Khreisheh, however, has only thanks for Egypt, which he says has acted to stop the trade in cement. “We would have liked if the situation was stopped from our side, not from theirs,” he remarks. The Legislative Council initiated its investigation after Egyptian journalists, trying to dig up normalization contracts between Israel and Egypt, stumbled upon the business ties between German Jew Zeev Plinsky, Egyptian cement companies and Palestinian cement companies.
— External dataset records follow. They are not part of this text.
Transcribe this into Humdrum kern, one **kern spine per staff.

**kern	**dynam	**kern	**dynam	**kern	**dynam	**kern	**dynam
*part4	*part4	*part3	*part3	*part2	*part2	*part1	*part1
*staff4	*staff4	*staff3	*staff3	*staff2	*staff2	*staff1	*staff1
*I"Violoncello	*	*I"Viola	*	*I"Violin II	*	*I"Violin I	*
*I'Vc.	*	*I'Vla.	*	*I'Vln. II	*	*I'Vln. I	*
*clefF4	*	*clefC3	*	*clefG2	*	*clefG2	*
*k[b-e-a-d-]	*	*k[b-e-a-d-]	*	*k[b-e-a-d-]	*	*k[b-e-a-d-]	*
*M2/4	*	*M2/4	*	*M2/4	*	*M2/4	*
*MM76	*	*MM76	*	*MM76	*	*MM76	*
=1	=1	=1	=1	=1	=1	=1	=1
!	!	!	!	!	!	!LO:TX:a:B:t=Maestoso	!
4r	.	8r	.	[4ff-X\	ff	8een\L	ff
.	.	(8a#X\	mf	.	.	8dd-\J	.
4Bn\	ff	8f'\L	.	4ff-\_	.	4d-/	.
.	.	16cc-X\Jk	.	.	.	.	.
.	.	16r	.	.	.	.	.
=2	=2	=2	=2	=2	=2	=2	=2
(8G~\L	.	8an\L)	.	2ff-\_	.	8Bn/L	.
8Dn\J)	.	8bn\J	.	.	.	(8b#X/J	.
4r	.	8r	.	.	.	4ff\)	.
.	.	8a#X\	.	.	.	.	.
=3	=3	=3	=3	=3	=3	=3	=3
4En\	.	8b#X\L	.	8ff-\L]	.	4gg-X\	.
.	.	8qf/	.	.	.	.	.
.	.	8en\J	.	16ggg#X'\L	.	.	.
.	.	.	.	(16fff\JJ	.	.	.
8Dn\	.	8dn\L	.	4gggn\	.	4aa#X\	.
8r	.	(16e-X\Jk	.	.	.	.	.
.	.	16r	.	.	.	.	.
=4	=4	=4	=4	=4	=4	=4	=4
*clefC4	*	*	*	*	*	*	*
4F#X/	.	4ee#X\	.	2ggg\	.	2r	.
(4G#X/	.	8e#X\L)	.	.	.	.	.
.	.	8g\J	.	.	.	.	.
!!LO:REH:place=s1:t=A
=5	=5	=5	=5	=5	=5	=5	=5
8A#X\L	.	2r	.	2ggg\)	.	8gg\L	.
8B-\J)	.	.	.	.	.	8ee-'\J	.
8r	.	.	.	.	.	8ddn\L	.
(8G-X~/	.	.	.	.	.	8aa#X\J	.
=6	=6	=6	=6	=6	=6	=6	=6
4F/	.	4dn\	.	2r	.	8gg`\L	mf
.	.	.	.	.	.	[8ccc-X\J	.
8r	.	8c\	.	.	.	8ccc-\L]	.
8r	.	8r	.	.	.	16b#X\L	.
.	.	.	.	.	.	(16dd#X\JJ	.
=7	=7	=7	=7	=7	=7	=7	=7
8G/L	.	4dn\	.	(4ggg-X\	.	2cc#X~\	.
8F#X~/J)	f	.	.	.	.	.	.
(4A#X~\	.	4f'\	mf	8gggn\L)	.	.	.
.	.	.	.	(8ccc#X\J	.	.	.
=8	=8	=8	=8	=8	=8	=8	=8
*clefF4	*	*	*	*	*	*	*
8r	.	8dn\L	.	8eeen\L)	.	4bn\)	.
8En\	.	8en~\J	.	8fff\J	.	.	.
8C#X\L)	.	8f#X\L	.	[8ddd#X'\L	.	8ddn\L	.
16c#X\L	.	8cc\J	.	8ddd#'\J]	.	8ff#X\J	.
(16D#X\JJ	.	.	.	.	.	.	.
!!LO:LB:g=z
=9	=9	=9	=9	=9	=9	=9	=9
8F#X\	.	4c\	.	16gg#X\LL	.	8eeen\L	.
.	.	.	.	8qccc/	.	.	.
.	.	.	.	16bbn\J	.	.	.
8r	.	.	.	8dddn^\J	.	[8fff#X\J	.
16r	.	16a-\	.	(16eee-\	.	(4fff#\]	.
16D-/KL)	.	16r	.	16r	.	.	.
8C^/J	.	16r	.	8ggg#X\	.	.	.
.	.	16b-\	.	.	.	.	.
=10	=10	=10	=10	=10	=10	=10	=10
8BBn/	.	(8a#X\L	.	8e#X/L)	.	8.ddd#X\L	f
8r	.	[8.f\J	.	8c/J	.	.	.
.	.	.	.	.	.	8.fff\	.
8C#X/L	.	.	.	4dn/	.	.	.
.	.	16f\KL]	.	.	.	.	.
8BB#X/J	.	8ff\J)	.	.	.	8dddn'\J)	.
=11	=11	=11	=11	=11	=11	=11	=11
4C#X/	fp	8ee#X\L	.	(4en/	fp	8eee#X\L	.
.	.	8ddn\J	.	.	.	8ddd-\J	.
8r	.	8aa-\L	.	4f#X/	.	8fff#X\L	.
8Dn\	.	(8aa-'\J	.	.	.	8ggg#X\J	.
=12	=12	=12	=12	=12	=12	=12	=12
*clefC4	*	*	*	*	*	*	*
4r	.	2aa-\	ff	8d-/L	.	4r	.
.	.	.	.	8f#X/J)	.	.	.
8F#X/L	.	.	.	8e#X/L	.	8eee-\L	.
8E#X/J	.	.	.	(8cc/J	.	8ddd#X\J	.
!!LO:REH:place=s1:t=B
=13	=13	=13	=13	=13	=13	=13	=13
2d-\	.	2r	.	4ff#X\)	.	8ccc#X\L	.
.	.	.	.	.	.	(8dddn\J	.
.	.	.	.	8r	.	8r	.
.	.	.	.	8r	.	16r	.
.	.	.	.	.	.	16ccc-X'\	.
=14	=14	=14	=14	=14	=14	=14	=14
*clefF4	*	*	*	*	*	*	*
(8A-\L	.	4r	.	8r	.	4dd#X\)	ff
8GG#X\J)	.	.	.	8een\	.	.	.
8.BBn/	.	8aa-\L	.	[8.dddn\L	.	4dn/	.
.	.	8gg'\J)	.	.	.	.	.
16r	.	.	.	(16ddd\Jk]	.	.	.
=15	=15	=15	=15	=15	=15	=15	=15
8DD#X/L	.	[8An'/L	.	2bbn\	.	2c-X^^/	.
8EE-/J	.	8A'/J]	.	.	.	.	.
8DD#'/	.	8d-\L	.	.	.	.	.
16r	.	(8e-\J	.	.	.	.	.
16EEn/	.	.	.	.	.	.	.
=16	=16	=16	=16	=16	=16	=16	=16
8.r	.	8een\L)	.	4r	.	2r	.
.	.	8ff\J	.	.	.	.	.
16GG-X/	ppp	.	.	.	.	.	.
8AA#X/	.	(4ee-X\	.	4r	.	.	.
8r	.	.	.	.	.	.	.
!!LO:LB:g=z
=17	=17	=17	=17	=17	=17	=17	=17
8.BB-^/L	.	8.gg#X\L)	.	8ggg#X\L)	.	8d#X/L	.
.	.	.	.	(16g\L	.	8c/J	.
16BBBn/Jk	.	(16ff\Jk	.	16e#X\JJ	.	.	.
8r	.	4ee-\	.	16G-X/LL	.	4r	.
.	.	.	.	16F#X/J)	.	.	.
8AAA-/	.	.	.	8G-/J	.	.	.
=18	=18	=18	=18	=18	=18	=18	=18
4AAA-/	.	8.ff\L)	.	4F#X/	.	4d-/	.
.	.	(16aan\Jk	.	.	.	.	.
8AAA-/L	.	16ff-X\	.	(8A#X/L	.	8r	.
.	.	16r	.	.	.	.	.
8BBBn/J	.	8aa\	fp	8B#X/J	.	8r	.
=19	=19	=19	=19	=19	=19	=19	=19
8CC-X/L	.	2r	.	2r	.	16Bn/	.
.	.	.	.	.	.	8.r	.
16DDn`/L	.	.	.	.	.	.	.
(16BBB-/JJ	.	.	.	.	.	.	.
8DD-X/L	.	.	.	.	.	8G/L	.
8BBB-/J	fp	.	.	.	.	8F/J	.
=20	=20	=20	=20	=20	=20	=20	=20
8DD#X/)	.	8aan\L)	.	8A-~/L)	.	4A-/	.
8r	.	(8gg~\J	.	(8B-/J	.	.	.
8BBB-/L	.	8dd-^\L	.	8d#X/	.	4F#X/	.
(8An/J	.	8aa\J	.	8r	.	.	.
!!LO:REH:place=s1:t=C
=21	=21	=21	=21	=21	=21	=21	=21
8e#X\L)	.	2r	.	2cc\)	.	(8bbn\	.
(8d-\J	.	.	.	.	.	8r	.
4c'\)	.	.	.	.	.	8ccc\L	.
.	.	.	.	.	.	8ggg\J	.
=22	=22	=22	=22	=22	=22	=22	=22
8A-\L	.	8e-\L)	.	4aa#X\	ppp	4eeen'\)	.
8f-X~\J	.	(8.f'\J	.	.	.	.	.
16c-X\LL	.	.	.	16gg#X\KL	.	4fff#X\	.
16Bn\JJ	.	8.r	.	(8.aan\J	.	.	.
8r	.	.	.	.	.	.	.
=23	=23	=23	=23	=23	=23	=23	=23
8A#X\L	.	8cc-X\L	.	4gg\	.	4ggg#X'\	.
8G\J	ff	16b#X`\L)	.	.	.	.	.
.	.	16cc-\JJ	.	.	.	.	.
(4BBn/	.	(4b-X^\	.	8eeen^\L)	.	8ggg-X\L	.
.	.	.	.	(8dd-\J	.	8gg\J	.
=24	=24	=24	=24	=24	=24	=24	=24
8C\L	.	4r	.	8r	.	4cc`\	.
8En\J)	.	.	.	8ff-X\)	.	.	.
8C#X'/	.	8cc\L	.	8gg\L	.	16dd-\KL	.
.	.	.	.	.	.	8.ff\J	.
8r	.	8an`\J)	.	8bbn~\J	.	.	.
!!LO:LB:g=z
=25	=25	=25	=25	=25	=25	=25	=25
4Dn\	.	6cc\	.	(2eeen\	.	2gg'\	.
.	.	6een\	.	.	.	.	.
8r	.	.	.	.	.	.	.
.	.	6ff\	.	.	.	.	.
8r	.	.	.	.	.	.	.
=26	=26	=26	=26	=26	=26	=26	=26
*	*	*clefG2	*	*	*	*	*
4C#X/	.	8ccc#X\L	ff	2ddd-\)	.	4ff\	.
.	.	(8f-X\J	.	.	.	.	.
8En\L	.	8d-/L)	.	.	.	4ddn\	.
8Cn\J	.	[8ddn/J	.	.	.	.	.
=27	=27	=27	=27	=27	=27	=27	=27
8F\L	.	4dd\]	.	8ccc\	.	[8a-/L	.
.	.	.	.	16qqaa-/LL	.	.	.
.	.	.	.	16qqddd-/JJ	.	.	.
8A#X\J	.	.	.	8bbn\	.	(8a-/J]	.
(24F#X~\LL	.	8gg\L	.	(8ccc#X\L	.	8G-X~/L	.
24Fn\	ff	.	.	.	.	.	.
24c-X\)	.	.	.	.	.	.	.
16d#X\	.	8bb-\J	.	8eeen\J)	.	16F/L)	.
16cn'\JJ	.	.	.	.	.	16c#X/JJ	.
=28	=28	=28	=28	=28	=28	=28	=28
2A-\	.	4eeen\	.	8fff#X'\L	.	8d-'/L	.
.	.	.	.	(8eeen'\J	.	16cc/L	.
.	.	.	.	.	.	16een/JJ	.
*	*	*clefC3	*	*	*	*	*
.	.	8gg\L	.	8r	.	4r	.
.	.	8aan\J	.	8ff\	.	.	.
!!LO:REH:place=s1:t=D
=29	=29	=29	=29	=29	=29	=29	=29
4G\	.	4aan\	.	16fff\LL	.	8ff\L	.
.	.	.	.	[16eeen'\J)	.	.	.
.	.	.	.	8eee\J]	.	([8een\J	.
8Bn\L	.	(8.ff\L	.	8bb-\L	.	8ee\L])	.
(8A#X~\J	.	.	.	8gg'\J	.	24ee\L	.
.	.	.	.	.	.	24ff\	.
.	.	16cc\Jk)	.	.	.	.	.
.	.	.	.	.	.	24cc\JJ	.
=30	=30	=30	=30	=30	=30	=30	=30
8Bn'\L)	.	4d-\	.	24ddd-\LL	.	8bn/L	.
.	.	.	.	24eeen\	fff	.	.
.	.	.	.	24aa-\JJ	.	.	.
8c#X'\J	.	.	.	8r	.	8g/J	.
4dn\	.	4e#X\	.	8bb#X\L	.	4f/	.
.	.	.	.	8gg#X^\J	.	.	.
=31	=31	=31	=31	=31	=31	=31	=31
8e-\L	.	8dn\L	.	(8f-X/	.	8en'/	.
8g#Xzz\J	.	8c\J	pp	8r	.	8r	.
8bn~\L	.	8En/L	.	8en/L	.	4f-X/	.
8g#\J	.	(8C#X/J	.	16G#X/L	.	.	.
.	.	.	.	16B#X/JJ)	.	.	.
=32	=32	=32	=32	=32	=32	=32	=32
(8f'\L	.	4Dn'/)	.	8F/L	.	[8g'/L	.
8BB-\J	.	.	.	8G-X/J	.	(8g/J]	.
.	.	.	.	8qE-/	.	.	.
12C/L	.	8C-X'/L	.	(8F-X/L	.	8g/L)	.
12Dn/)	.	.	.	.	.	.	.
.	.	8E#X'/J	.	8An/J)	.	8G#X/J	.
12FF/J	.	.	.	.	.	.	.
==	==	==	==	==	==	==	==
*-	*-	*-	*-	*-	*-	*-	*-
As one of the report’s three main authors, Khreisheh is calling for no less than the resignation of the Palestinian cabinet. While this is only the latest effort in a long string of attempts to enforce Palestinian Authority accountability, Khreisheh believes the cement charges carry a great deal of weight. He notes that the report was vetted by 40 members of the 86-seat Legislative Council. While other interventions were softened by the control wielded by Fateh, Arafat’s faction, in the Council, Khreisheh believes that Fateh’s ranks are now divided by a young guard that will support pressuring the government.
In support of the report, Palestinian political factions have been working to gather signatures from the public. Two activists from the Palestinian People’s Party who greet Khreisheh, himself an independent, claim that their faction collected 20,000 signatures in one district. Demonstrations have been held in Tulkarem and Bethlehem, and last Friday, Gaza imams called on listeners to support the Legislative Council report.
“I believe that no one minister can work alone; they work together as a team,” says Khreisheh. “They should all hold responsibility.”